Paola faced a variety of difficulties along the way. She had to solve the problems of washing clothes and bathing, charging the phone, buying food. This is in view of the fact that the Italian prefers to ride through villages: according to Paola, a city is not a place for horses. There were only three exceptions: the traveler visited Voronezh, Barnaul, and Saratov. The Italian noted that there were different people on the way: there are more good and responsive people, but there are also aggressive ones. And some get scared at the sight of a horseback rider and immediately call the police.

- When the police arrive, I explain to them that I am traveling. I show them my documents? And it solves the problems. And speaking of villagers: if I see a negative attitude, I always try to go away. You can always find friendly people in a village too. Although, I reject invitations to spend the night in the house. Yes, I try to always sleep closer to the houses of the residents of which have accepted me, but outside - next to the horses.

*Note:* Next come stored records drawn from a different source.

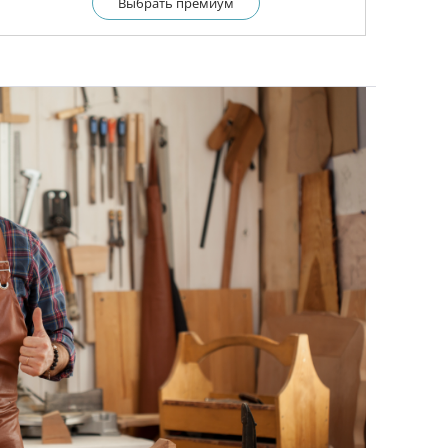
Выбрать премиум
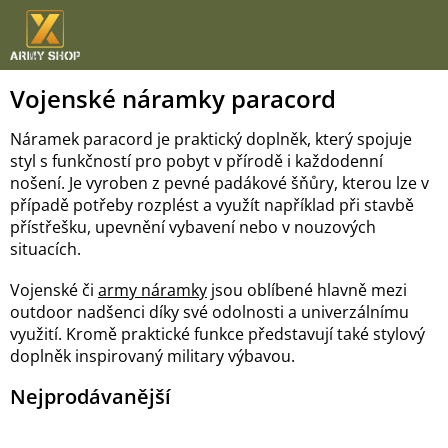
Přejít
na
obsah
Vojenské náramky paracord
Náramek paracord je praktický doplněk, který spojuje
styl s funkčností pro pobyt v přírodě i každodenní
nošení. Je vyroben z pevné padákové šňůry, kterou lze v
případě potřeby rozplést a využít například při stavbě
přístřešku, upevnění vybavení nebo v nouzových
situacích.
Vojenské či
army náramky
jsou oblíbené hlavně mezi
outdoor nadšenci díky své odolnosti a univerzálnímu
využití. Kromě praktické funkce představují také stylový
doplněk inspirovaný military výbavou.
Nejprodávanější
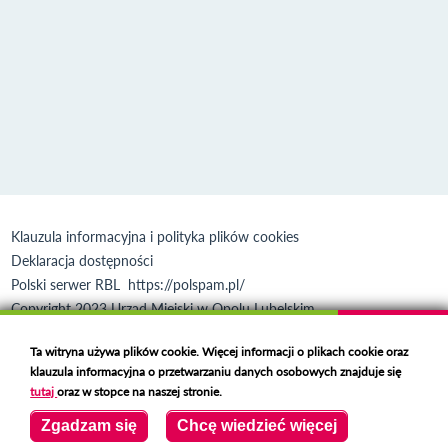
Klauzula informacyjna i polityka plików cookies
Deklaracja dostępności
Polski serwer RBL
https://polspam.pl/
Copyright 2023 Urząd Miejski w Opolu Lubelskim
Created by
VOBACOM
Odnośnik otworzy się w nowym oknie
Ta witryna używa plików cookie. Więcej informacji o plikach cookie oraz
klauzula informacyjna o przetwarzaniu danych osobowych znajduje się
tutaj
oraz w stopce na naszej stronie.
Zgadzam się
Chcę wiedzieć więcej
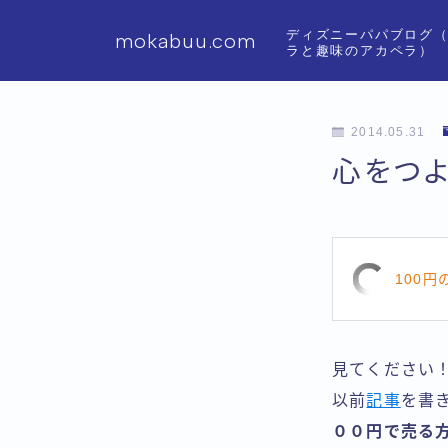
ディズニーパパブログ
mokabuu.com
ラと趣味のアカペラ）
2014.05.31
心をつよ
100円
見てください
以前
記事
を書
００円で売る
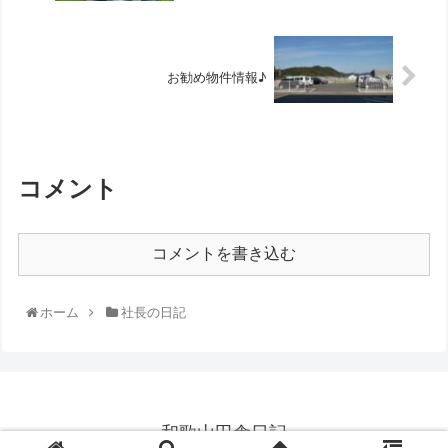
お勧め物件情報♪
コメント
コメントを書き込む
ホーム
社長の日記
和歌山田舎日記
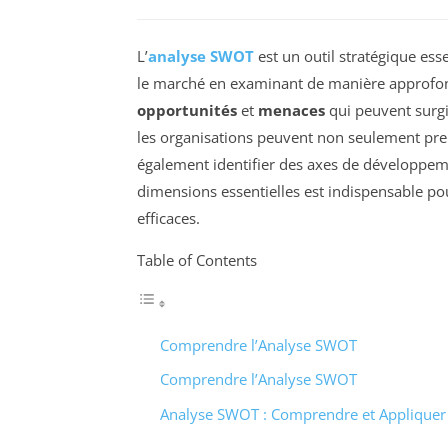
L’
analyse SWOT
est un outil stratégique ess
le marché en examinant de manière approfo
opportunités
et
menaces
qui peuvent surgi
les organisations peuvent non seulement pren
également identifier des axes de développem
dimensions essentielles est indispensable po
efficaces.
Table of Contents
Comprendre l’Analyse SWOT
Comprendre l’Analyse SWOT
Analyse SWOT : Comprendre et Appliquer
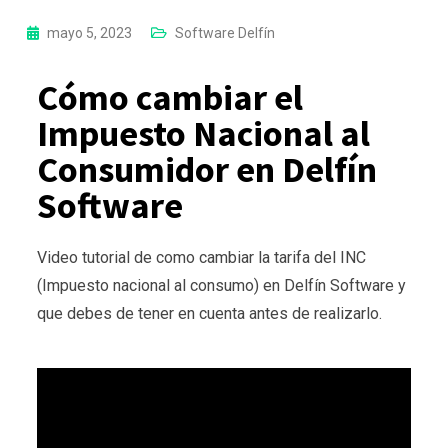
mayo 5, 2023
Software Delfín
Cómo cambiar el
Impuesto Nacional al
Consumidor en Delfín
Software
Video tutorial de como cambiar la tarifa del INC
(Impuesto nacional al consumo) en Delfín Software y
que debes de tener en cuenta antes de realizarlo.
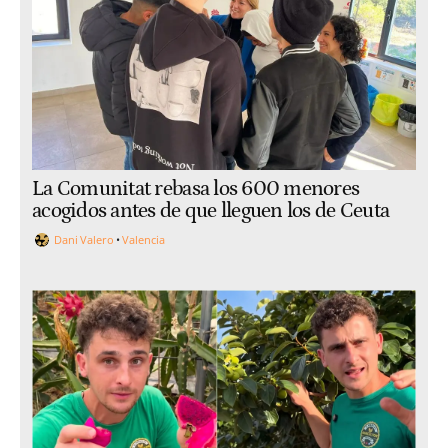
La Comunitat rebasa los 600 menores
acogidos antes de que lleguen los de Ceuta
Dani Valero
Valencia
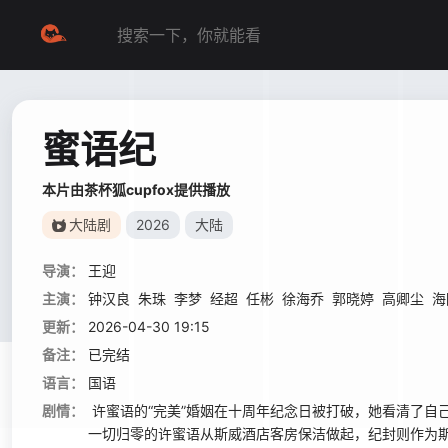
蜜语纪
本片由茶杯狐cupfox提供播放
大陆剧
2026
大陆
导演：
王迎
主演：
钟汉良
朱珠
李梦
经超
任彬
徐海乔
郭晓婷
高卿尘
海
更新：
2026-04-30 19:15
备注：
已完结
语言：
国语
剧情：
许蜜语的“完美”婚姻在十周年纪念日被打破，她看清了自
一切归零的许蜜语从斯威酒店客房保洁做起，纪封则作为斯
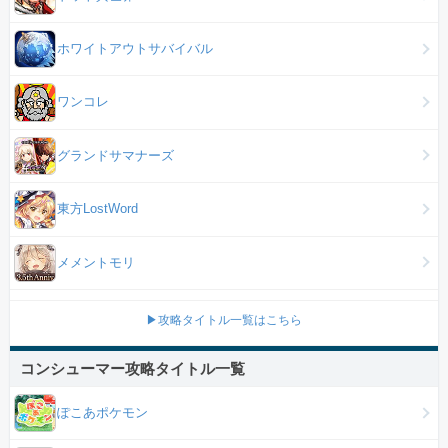
ホワイトアウトサバイバル
ワンコレ
グランドサマナーズ
東方LostWord
メメントモリ
▶攻略タイトル一覧はこちら
コンシューマー攻略タイトル一覧
ぽこあポケモン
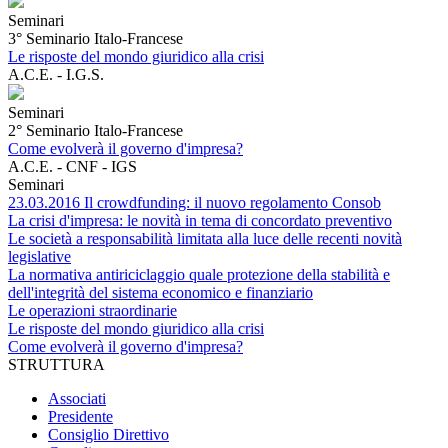
Seminari
3° Seminario Italo-Francese
Le risposte del mondo giuridico alla crisi
A.C.E. - I.G.S.
Seminari
2° Seminario Italo-Francese
Come evolverà il governo d'impresa?
A.C.E. - CNF - IGS
Seminari
23.03.2016 Il crowdfunding: il nuovo regolamento Consob
La crisi d'impresa: le novità in tema di concordato preventivo
Le società a responsabilità limitata alla luce delle recenti novità
legislative
La normativa antiriciclaggio quale protezione della stabilità e
dell'integrità del sistema economico e finanziario
Le operazioni straordinarie
Le risposte del mondo giuridico alla crisi
Come evolverà il governo d'impresa?
STRUTTURA
Associati
Presidente
Consiglio Direttivo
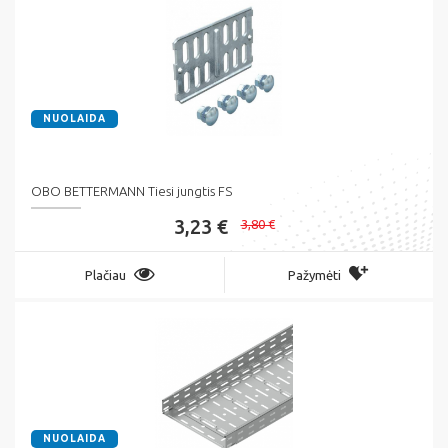
NUOLAIDA
OBO BETTERMANN Tiesi jungtis FS
3,23 €
3,80 €
Plačiau
Pažymėti
NUOLAIDA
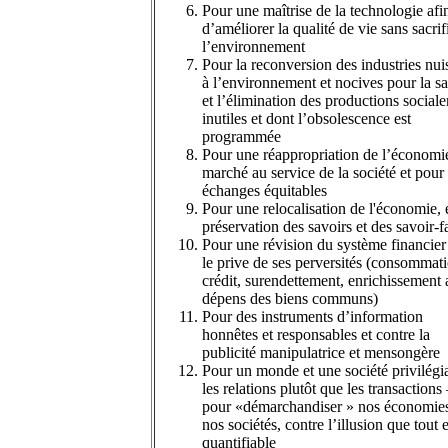
Pour une maîtrise de la technologie afi
d’améliorer la qualité de vie sans sacrif
l’environnement
Pour la reconversion des industries nui
à l’environnement et nocives pour la sa
et l’élimination des productions social
inutiles et dont l’obsolescence est
programmée
Pour une réappropriation de l’économi
marché au service de la société et pour
échanges équitables
Pour une relocalisation de l'économie, e
préservation des savoirs et des savoir-f
Pour une révision du système financier
le prive de ses perversités (consommat
crédit, surendettement, enrichissement
dépens des biens communs)
Pour des instruments d’information
honnêtes et responsables et contre la
publicité manipulatrice et mensongère
Pour un monde et une société privilégi
les relations plutôt que les transactions
pour «démarchandiser » nos économies
nos sociétés, contre l’illusion que tout e
quantifiable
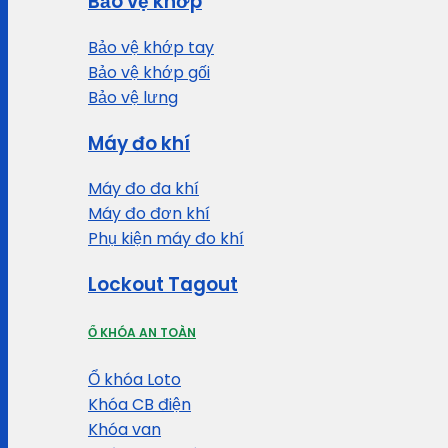
Bảo vệ khớp
Bảo vệ khớp tay
Bảo vệ khớp gối
Bảo vệ lưng
Máy đo khí
Máy đo đa khí
Máy đo đơn khí
Phụ kiện máy đo khí
Lockout Tagout
Ổ KHÓA AN TOÀN
Ổ khóa Loto
Khóa CB điện
Khóa van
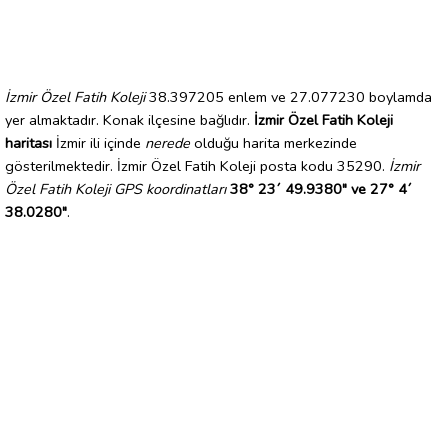
İzmir Özel Fatih Koleji
38.397205 enlem ve 27.077230 boylamda
yer almaktadır. Konak ilçesine bağlıdır.
İzmir Özel Fatih Koleji
haritası
İzmir ili içinde
nerede
olduğu harita merkezinde
gösterilmektedir. İzmir Özel Fatih Koleji posta kodu 35290.
İzmir
Özel Fatih Koleji GPS koordinatları
38° 23´ 49.9380" ve 27° 4´
38.0280"
.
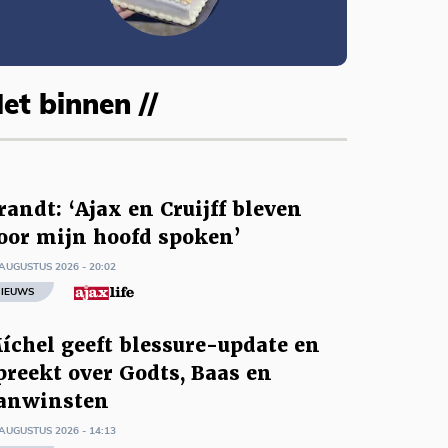
et binnen //
randt: ‘Ajax en Cruijff bleven
oor mijn hoofd spoken’
AUGUSTUS 2026 - 20:02
IEUWS
íchel geeft blessure-update en
preekt over Godts, Baas en
anwinsten
AUGUSTUS 2026 - 14:13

I pitch a tent, lay out a sleeping bag and sleep. A rider and a horse are a team. When I sleep, my horses sleep. When I eat, they eat. When I go, they go. We are a team. And sleeping next to the horses calms them down and brings us closer, – Paola says confidently. – The issue with food is simple. I do not collect a lot of food for myself, I try to travel light-handed. After all, in every village, there is a store. I take minimum stuff, I cook on a fire. But as for the horses, they eat about 20 kg of oats in three days. I carry animal feed with me. I was pleased with the soulfulness of people - they often offer oats for horses in villages. In my entire journey, I‘ve only bought animal feed three times. It will be easier in the summer - instead of oats, the horses will eat grass.

Paola told that the people “of concern” in the villages were most often drunken ones. Should critical situations arise, they are always resolved peacefully - in the form of a dialogue.

- There was an occurrence once. I had set up camp. There was heavy snow, and at three in the morning, the owner of the house came to me. The man was drunk. He tore down the tent and insisted that I went to sleep in the house. He said there was a blizzard outside, – the woman remembered. – I had to explain to him for a long time that I always slept outside. In the end, he left. The tent had to be re-pitched, but everything was already covered in snow. However, I am not mad at him because he came with good intentions.

“The only frightening thing is loneliness”

According to Paola, the hardest part of the journey was traveling through taiga.

– It was scary. It is not the wild animals that are frightening – it is the loneliness. On your first day in the taiga it is beautiful – the untouched nature that you admire along the way. On the second day, it became clear that it was impossible to navigate using maps. And there is no one to ask the way. The wanderings in the taiga lasted for 11 days - fortunately, there were horses with me. They were the ones who helped me out, encouraged me. In general, there are always solutions to any problems along the way. It’s like with the language barrier: both in Russia and Mongolia, people who want to understand me understand me. And it does not matter what language I speak. And those who do not want to will not understand, even if I am perfectly proficient with words.

Paola fills her medical supplies in village drugstores. The traveler confesses that she does not have problems with her health, but it is more complicated with the animals. According to the Italian, there are no animal drugstores in villages, so she has to visit cities. This is how she visited Voronezh: one of the horses was slightly injured.

Paola is planning to leave Russia in the summer. She will get to Estonia and from there to Poland taking the shortest route possible. After visiting Kraków, the Italian wants to return home the same way, on horseback.

This is not her first long journey on horseback. The first one happened when she was under 30: she went from Italy to Spain and back. The total distance was 4.5 thousand kilometers. According to Paola, at that time her family was worried, but now her close ones are more tolerable to her adventures.

By the way, the woman’s job is also related to horses: she leads horseback tours in summer. And during winter, she helps develop routes for alpine skiing.